Visa Inc. and Mastercard Inc. have agreed to pay a combined $197.5 million to settle a decade‑long class‑action lawsuit that accuses the two card networks of inflating ATM access fees for consumers and merchants. The settlement, filed on December 18, 2025, requires Visa to contribute approximately $104.6 million and Mastercard to contribute about $92.9 million, with the remaining balance distributed to the class members.
The $197.5 million settlement specifically addresses claims involving bank‑operated ATMs, covering fees paid between October 1, 2007 and July 26, 2024. A separate lawsuit involving independent, non‑bank ATMs has a different settlement amount and is still pending.

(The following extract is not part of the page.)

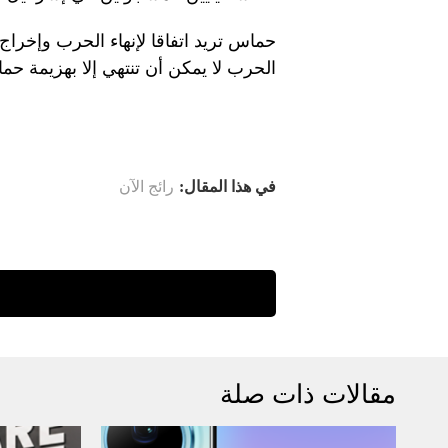
حماس تريد اتفاقا لإنهاء الحرب وإخراج ا
الحرب لا يمكن أن تنتهي إلا بهزيمة حم
في هذا المقال:
رائج الآن
مقالات ذات صلة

Both Visa and Mastercard have consistently denied any wrongdoing, stating that the settlement was reached to avoid the costs and uncertainties of prolonged litigation.
While the payout is sizable, it represents a small fraction of each company’s annual revenue—Visa’s 2023 revenue was $32.7 billion and Mastercard’s was $25.1 billion—making the outflow manageable within their overall financial profiles. The settlement also includes a legal‑fee provision that allows plaintiffs’ attorneys to receive up to 30% of the fund, with the court awarding $49.4 million in fees.
This resolution is part of a broader antitrust saga that includes a $66.7 million settlement with banks and ongoing litigation from independent ATM owners and a U.S. Department of Justice antitrust case over debit‑card market dominance. The payout is expected to be distributed between December 2025 and April 2026, following final court approval on June 20, 2025.
The settlement underscores the regulatory scrutiny Visa and Mastercard face over network rules that critics argue restrict competition and keep ATM fees high. By resolving the bank‑operated ATM claims, the companies aim to mitigate further legal exposure while maintaining their global payment network operations.
The settlement’s impact on the companies’ financial statements will be reflected as a cash outflow and a related liability in the period in which the court approval is finalized, but it is unlikely to materially alter their long‑term earnings trajectory or strategic outlook.